◆ Work item ◆
From the line containing "Estética e Arte" through the last line of the material, copy every line exactly, both ends inclusive; do not copy pictures.

◆ Dataset entries ◆

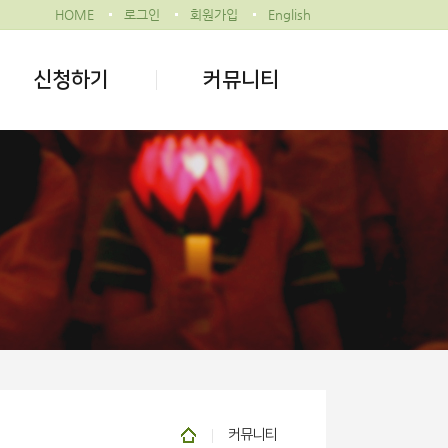
HOME
로그인
회원가입
English
신청하기
커뮤니티
커뮤니티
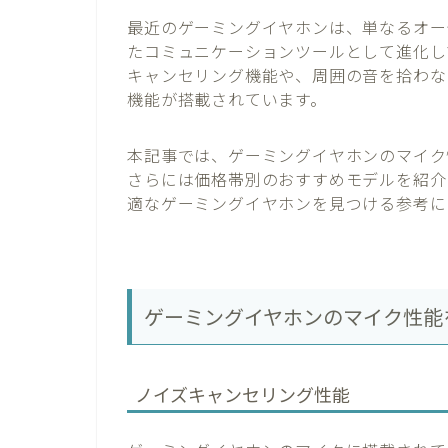
最近のゲーミングイヤホンは、単なるオー
たコミュニケーションツールとして進化し
キャンセリング機能や、周囲の音を拾わな
機能が搭載されています。
本記事では、ゲーミングイヤホンのマイク
さらには価格帯別のおすすめモデルを紹介
適なゲーミングイヤホンを見つける参考に
ゲーミングイヤホンのマイク性能
ノイズキャンセリング性能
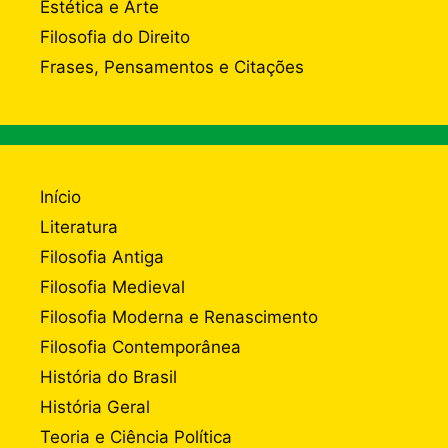
Estética e Arte
Filosofia do Direito
Frases, Pensamentos e Citações
Início
Literatura
Filosofia Antiga
Filosofia Medieval
Filosofia Moderna e Renascimento
Filosofia Contemporânea
História do Brasil
História Geral
Teoria e Ciência Política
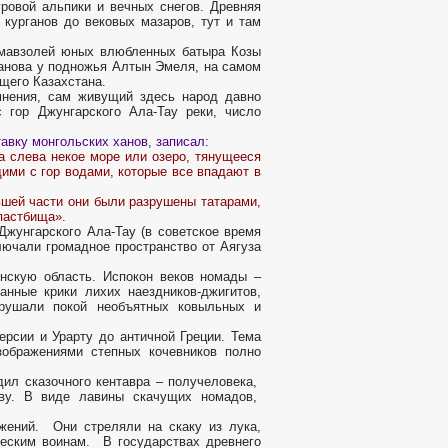
ровой альпики и вечных снегов. Древняя
курганов до вековых мазаров, тут и там
 мавзолей юных влюбленных батыра Козы
анова у подножья Алтын Эмеля, на самом
щего Казахстана.
мнения, сам живущий здесь народ давно
 гор Джунгарского Ала-Тау реки, число
авку монгольских ханов, записал:
 слева некое море или озеро, тянущееся
щими с гор водами, которые все впадают в
шей части они были разрушены татарами,
 пастбища».
унгарского Ала-Тау (в советское время
лючали громадное пространство от Аягуза
скую область. Испокон веков номады –
анные крики лихих наездников-джигитов,
арушали покой необъятных ковыльных и
рсии и Урарту до античной Греции. Тема
зображениями степных кочевников полно
дил сказочного кентавра – получеловека,
яву. В виде лавины скачущих номадов,
жений. Они стреляли на скаку из лука,
ческим воинам. В государствах древнего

◆ Exercise response ◆
Estética e Arte
Filosofia do Direito
Frases, Pensamentos e Citações
Início
Literatura
Filosofia Antiga
Filosofia Medieval
Filosofia Moderna e Renascimento
Filosofia Contemporânea
História do Brasil
História Geral
Teoria e Ciência Política
ровой альпики и вечных снегов. Древняя
курганов до вековых мазаров, тут и там
 мавзолей юных влюбленных батыра Козы
анова у подножья Алтын Эмеля, на самом
щего Казахстана.
мнения, сам живущий здесь народ давно
 гор Джунгарского Ала-Тау реки, число
авку монгольских ханов, записал:
 слева некое море или озеро, тянущееся
щими с гор водами, которые все впадают в
шей части они были разрушены татарами,
 пастбища».
унгарского Ала-Тау (в советское время
лючали громадное пространство от Аягуза
скую область. Испокон веков номады –
анные крики лихих наездников-джигитов,
арушали покой необъятных ковыльных и
рсии и Урарту до античной Греции. Тема
зображениями степных кочевников полно
дил сказочного кентавра – получеловека,
яву. В виде лавины скачущих номадов,
жений. Они стреляли на скаку из лука,
ческим воинам. В государствах древнего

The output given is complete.